Wow, this is really a weird one. I switched fonts (to verdana-small-regular, from the nifty-examples-1.3) and that appeared to work a lot better. But then I found some strings that don’t work on it.



It is very consistent. If two objects have the same descriptive text, then they have the same results. Either they both work, or they are both garbled in the exact same way. You can see that in the samples above. Even though the fonts are different, they are both displaying the same graphical artifacts, just in a different size.



I traced through the code, and didn’t see anything obviously bad with the layout and sizing. It must be something happening when it creates the text textures.

@milieu said:
Wow, this is really a weird one. I switched fonts (to verdana-small-regular, from the nifty-examples-1.3) and that appeared to work a lot better. But then I found some strings that don't work on it.

It is very consistent. If two objects have the same descriptive text, then they have the same results. Either they both work, or they are both garbled in the exact same way. You can see that in the samples above. Even though the fonts are different, they are both displaying the same graphical artifacts, just in a different size.

I traced through the code, and didn't see anything obviously bad with the layout and sizing. It must be something happening when it creates the text textures.

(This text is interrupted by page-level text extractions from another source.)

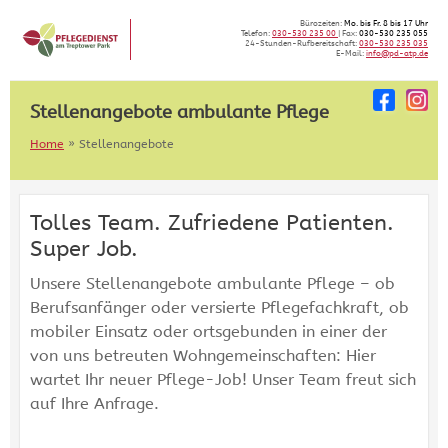
Skip
Bürozeiten:
Mo. bis Fr. 8 bis 17 Uhr
to
Telefon:
030-530 235 00
| Fax:
030-530 235 055
24-Stunden-Rufbereitschaft:
030-530 235 035
content
E-Mail:
info@pd-atp.de
Stellenangebote ambulante Pflege
Home
»
Stellenangebote
Tolles Team. Zufriedene Patienten.
Super Job.
Unsere Stellenangebote ambulante Pflege – ob
Berufsanfänger oder versierte Pflegefachkraft, ob
mobiler Einsatz oder ortsgebunden in einer der
von uns betreuten Wohngemeinschaften: Hier
wartet Ihr neuer Pflege-Job! Unser Team freut sich
auf Ihre Anfrage.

Just for the record and in case someone does the same as @milieu and got the same result (just like milieu as well) with the following similar code, such as:
[java]
Element myText = screen.findElementByName("myTextID");
TextRenderer textRenderer = myText.getRenderer(TextRenderer.class);
textRenderer.setLineWrapping(true);
textRender.setText("The big brown fox jumped over the grand fences.");
[/java]

Please, remember to add this line after the above code as well!
[java]
...
myText.getParent().layoutElements();
[/java]

Remember to re-layout the elements on the current screen to refresh the properties of the text and you will get your wrapping result inside panel/placeholder it is sitting within. (Provided that you set a width and height beforehand, if your message is long enough, it will be wrapped within its parent-panel).

In general, every time you change something on a nifty element from Java, you need to call the layoutElements() on at least that element.

It is not always needed to call it on the entire screen. Calling it on the container of the current element should be enough. This could just as easily be a panel or a layer for instance.